そのイベさんの言う“問題”、実は私も少し気になっていたことだった。

「…ビザの期限切れだろ」

アッシュがそう言うと、イベさんは眉間にシワを寄せた。

「あたり。あと1週間足らずなんだ…どっちにしろ不法滞在はもう間違いないな」

「そ、それじゃあ僕たち見つかったらブタ箱行きですか!?」

「悪くすればね…しかしまあ、今さら気に病んでも仕方ないけどね」

「すみません…イベさん」

「いいよ、気にするな。せいぜいおもしろい写真を撮るさ…滅多にない機会だものな」

「ここを発つのは明日か?」

「そうしたいところだが…車の調子も悪いしな、みんなも疲れてるし…ゴルツィネがここをつきとめるにはまだ時間がかかるだろう」

「俺はすぐにでも発ちたい!早いとこその野郎をとっ捕まえて、ディノのジジイを追い詰めてやりたい!」

『私も…早くここを出たい』

本当だったらもう2度と戻るはずのない場所だったんだ。このまますぐに発てば、現実と向き合わずになかったことにできる。パパやママが今どうしているか、知らないままに…。
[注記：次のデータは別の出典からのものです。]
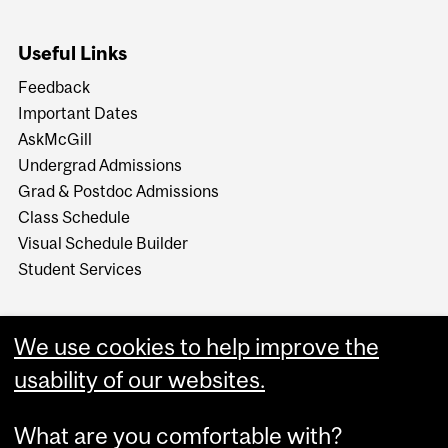
Useful Links
Feedback
Important Dates
AskMcGill
Undergrad Admissions
Grad & Postdoc Admissions
Class Schedule
Visual Schedule Builder
Student Services
We use cookies to help improve the
usability of our websites.
What are you comfortable with?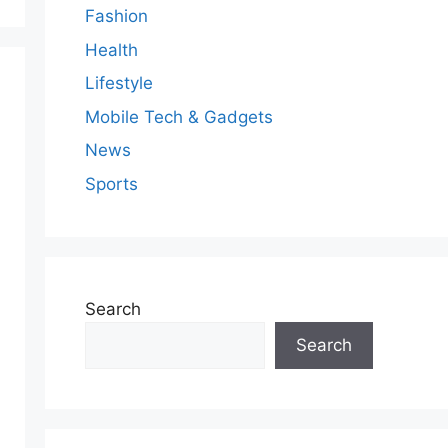
Fashion
Health
Lifestyle
Mobile Tech & Gadgets
News
Sports
Search
Search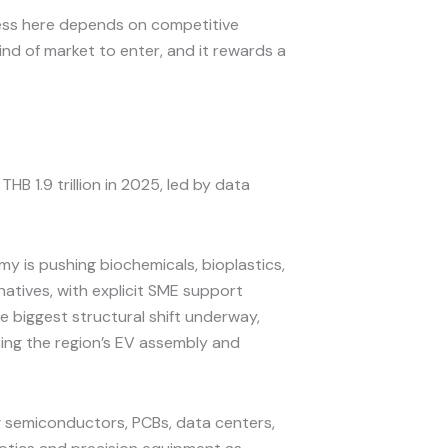
cess here depends on competitive
ind of market to enter, and it rewards a
B 1.9 trillion in 2025, led by data
.
y is pushing biochemicals, bioplastics,
atives, with explicit SME support
biggest structural shift underway,
ming the region’s EV assembly and
g semiconductors, PCBs, data centers,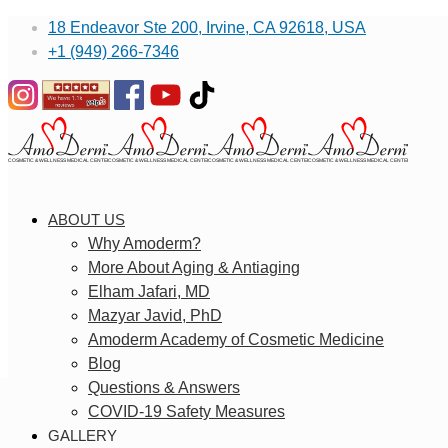
18 Endeavor Ste 200, Irvine, CA 92618, USA
+1 (949) 266-7346
ABOUT US
Why Amoderm?
More About Aging & Antiaging
Elham Jafari, MD
Mazyar Javid, PhD
Amoderm Academy of Cosmetic Medicine
Blog
Questions & Answers
COVID-19 Safety Measures
GALLERY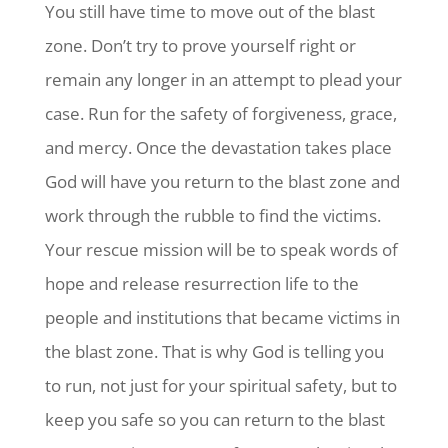
You still have time to move out of the blast
zone. Don’t try to prove yourself right or
remain any longer in an attempt to plead your
case. Run for the safety of forgiveness, grace,
and mercy. Once the devastation takes place
God will have you return to the blast zone and
work through the rubble to find the victims.
Your rescue mission will be to speak words of
hope and release resurrection life to the
people and institutions that became victims in
the blast zone. That is why God is telling you
to run, not just for your spiritual safety, but to
keep you safe so you can return to the blast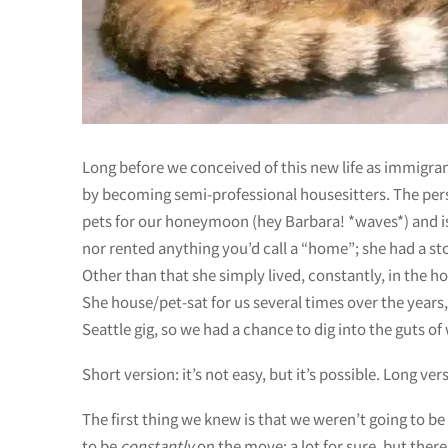
Long before we conceived of this new life as immigran
by becoming semi-professional housesitters. The per
pets for our honeymoon (hey Barbara! *waves*) and is 
nor rented anything you’d call a “home”; she had a sto
Other than that she simply lived, constantly, in the 
She house/pet-sat for us several times over the years
Seattle gig, so we had a chance to dig into the guts of 
Short version: it’s not easy, but it’s possible. Long v
The first thing we knew is that we weren’t going to be
to be
constantly
on the move; a lot for sure, but there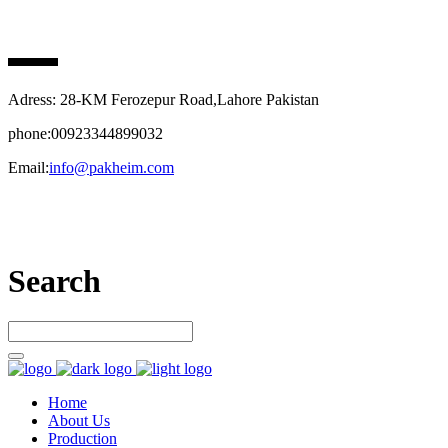
PAK HEIM PHARMA
Adress: 28-KM Ferozepur Road,Lahore Pakistan
phone:00923344899032
Email:
info@pakheim.com
Let’s connect
Search
Home
About Us
Production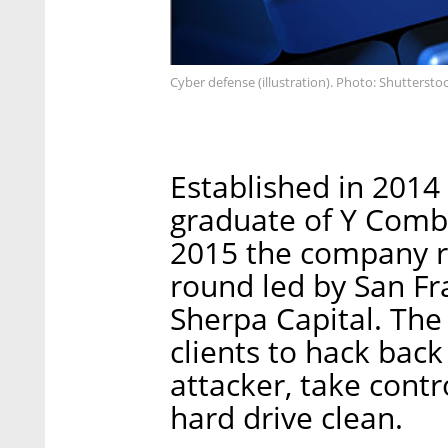
Cyber defense (illustration). Photo: Shuttersto
Established in 2014 
graduate of Y Combi
2015 the company ra
round led by San Fr
Sherpa Capital. Th
clients to hack back
attacker, take contr
hard drive clean.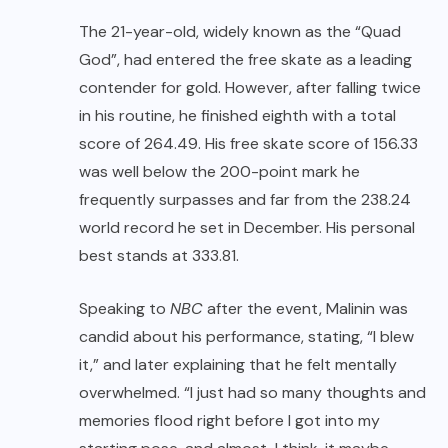
The 21-year-old, widely known as the “Quad
God”, had entered the free skate as a leading
contender for gold. However, after falling twice
in his routine, he finished eighth with a total
score of 264.49. His free skate score of 156.33
was well below the 200-point mark he
frequently surpasses and far from the 238.24
world record he set in December. His personal
best stands at 333.81.
Speaking to
NBC
after the event, Malinin was
candid about his performance, stating, “I blew
it,” and later explaining that he felt mentally
overwhelmed. “I just had so many thoughts and
memories flood right before I got into my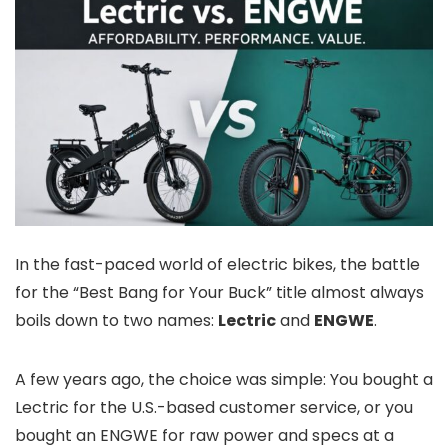
In the fast-paced world of electric bikes, the battle
for the “Best Bang for Your Buck” title almost always
boils down to two names:
Lectric
and
ENGWE
.
A few years ago, the choice was simple: You bought a
Lectric for the U.S.-based customer service, or you
bought an ENGWE for raw power and specs at a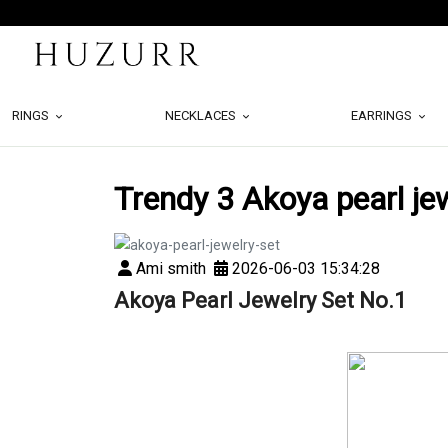
RINGS
NECKLACES
EARRINGS
Trendy 3 Akoya pearl je
Ami smith
2026-06-03 15:34:28
Akoya Pearl Jewelry Set No.1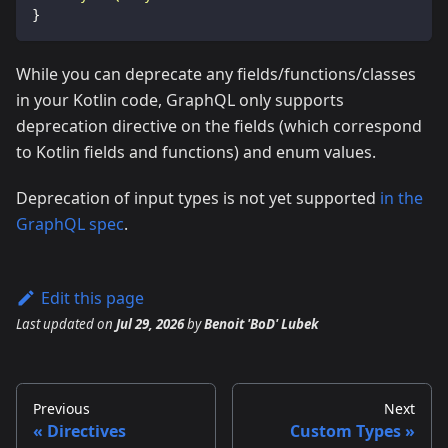
}
While you can deprecate any fields/functions/classes
in your Kotlin code, GraphQL only supports
deprecation directive on the fields (which correspond
to Kotlin fields and functions) and enum values.
Deprecation of input types is not yet supported
in the
GraphQL spec
.
Edit this page
Last updated
on
Jul 29, 2026
by
Benoit 'BoD' Lubek
Previous
Next
Directives
Custom Types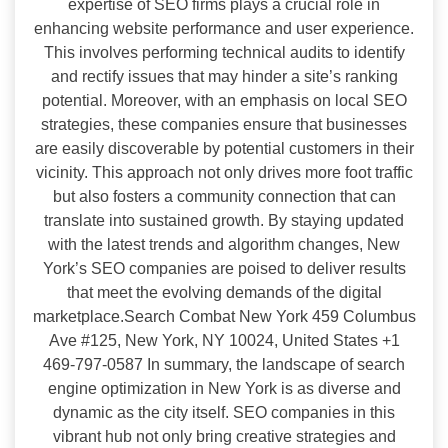
expertise of SEO firms plays a crucial role in
enhancing website performance and user experience.
This involves performing technical audits to identify
and rectify issues that may hinder a site’s ranking
potential. Moreover, with an emphasis on local SEO
strategies, these companies ensure that businesses
are easily discoverable by potential customers in their
vicinity. This approach not only drives more foot traffic
but also fosters a community connection that can
translate into sustained growth. By staying updated
with the latest trends and algorithm changes, New
York’s SEO companies are poised to deliver results
that meet the evolving demands of the digital
marketplace.Search Combat New York 459 Columbus
Ave #125, New York, NY 10024, United States +1
469-797-0587 In summary, the landscape of search
engine optimization in New York is as diverse and
dynamic as the city itself. SEO companies in this
vibrant hub not only bring creative strategies and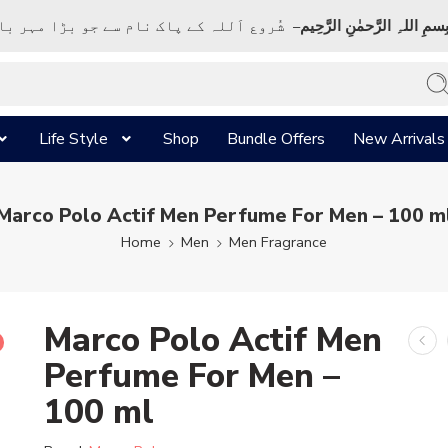
ک نام سے جو بڑا مہر بان نہايت رحم والا ہے
بِسمِ اللہِ الرَّحمٰنِ الرَّحِي
Life Style
Shop
Bundle Offers
New Arrivals
Marco Polo Actif Men Perfume For Men – 100 m
Home
Men
Men Fragrance
Marco Polo Actif Men
Perfume For Men –
100 ml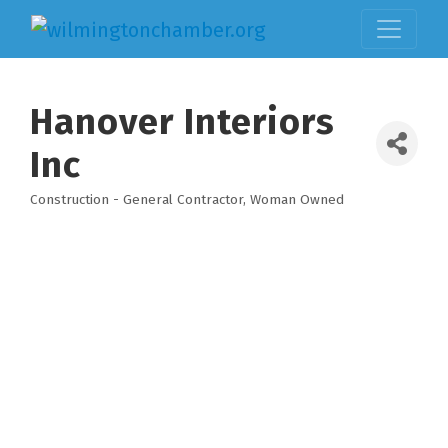
Hanover Interiors
Inc
Construction - General Contractor
Woman Owned
Categories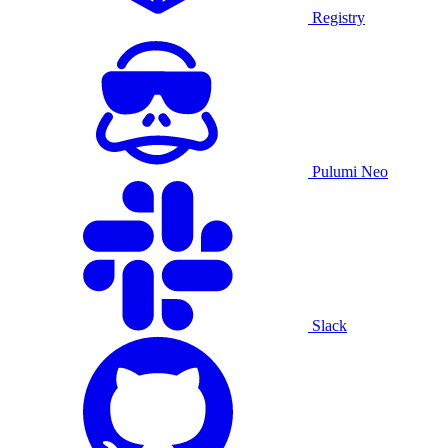
Registry
Pulumi Neo
Slack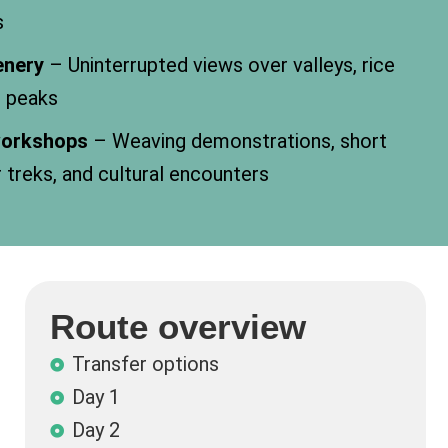
s
enery
– Uninterrupted views over valleys, rice
n peaks
 workshops
– Weaving demonstrations, short
r treks, and cultural encounters
Route overview
Transfer options
Day 1
Day 2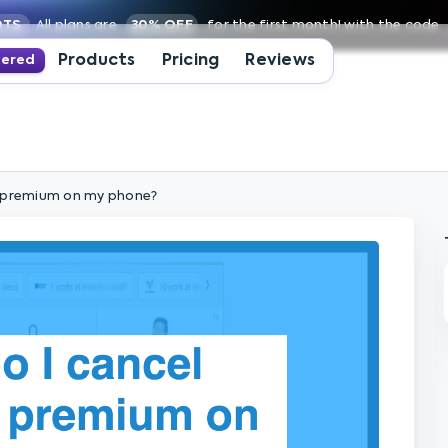
OTS
All plans are
30% OFF
for the first month! with the code
Products
Pricing
Reviews
wered
n premium on my phone?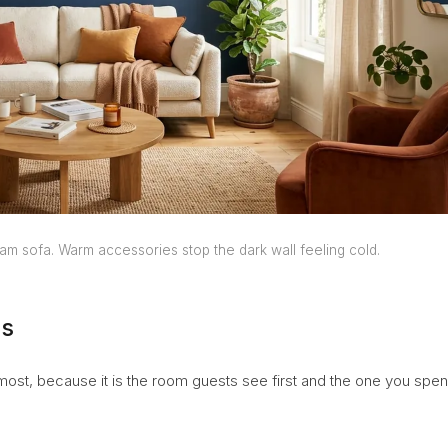
am sofa. Warm accessories stop the dark wall feeling cold.
as
 most, because it is the room guests see first and the one you spe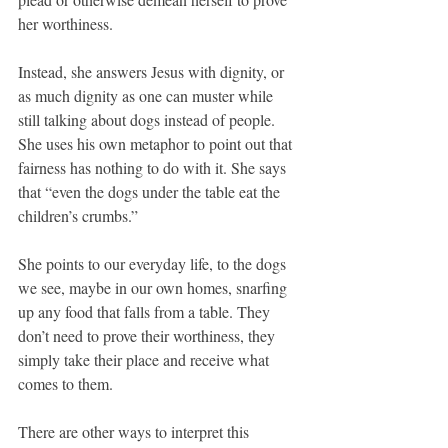
her worthiness.
Instead, she answers Jesus with dignity, or 
as much dignity as one can muster while 
still talking about dogs instead of people. 
She uses his own metaphor to point out that 
fairness has nothing to do with it. She says 
that “even the dogs under the table eat the 
children’s crumbs.”
She points to our everyday life, to the dogs 
we see, maybe in our own homes, snarfing 
up any food that falls from a table. They 
don’t need to prove their worthiness, they 
simply take their place and receive what 
comes to them.
There are other ways to interpret this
「まあ待てよ…少しはこの年寄りのことも考えてくれよ…お前だって肩の傷がそう良くはなってないだろう」

「…チッ、これだから年寄りはやだぜ!足腰立たねえンならついてくんなよ!」

アッシュは乱暴にドアノブに手を掛けた。

「おい、どこへ行くんだ?」

「車から毛布を持ってくるんだよ!じじいふたりはベッドで寝りゃあいいだろ!……おいエイジ、手伝え」

「あ…うん」


バタン、とドアが閉まるとロボさんとイベさんは盛大なため息をついた。

「……じじい、かぁ」

「ほんっっと可愛げのないガキだなぁ!!」


「…来ると思うか?ゴルツィネの追っ手は」

「来られたら…お手上げだ」



『………』

「おいユウコ、お前大丈夫か?」

『…うん?』

「なんか上の空っつーか…ずっと険しい顔してる」

『あ……ううん、なんもないよ』

「バーカ、前にも言ったろ?無理して笑うなって。…まァとにかく、溜め込みすぎんじゃねーぞ」

ショーターは私の頭にポンと手を置き、部屋を出て行った。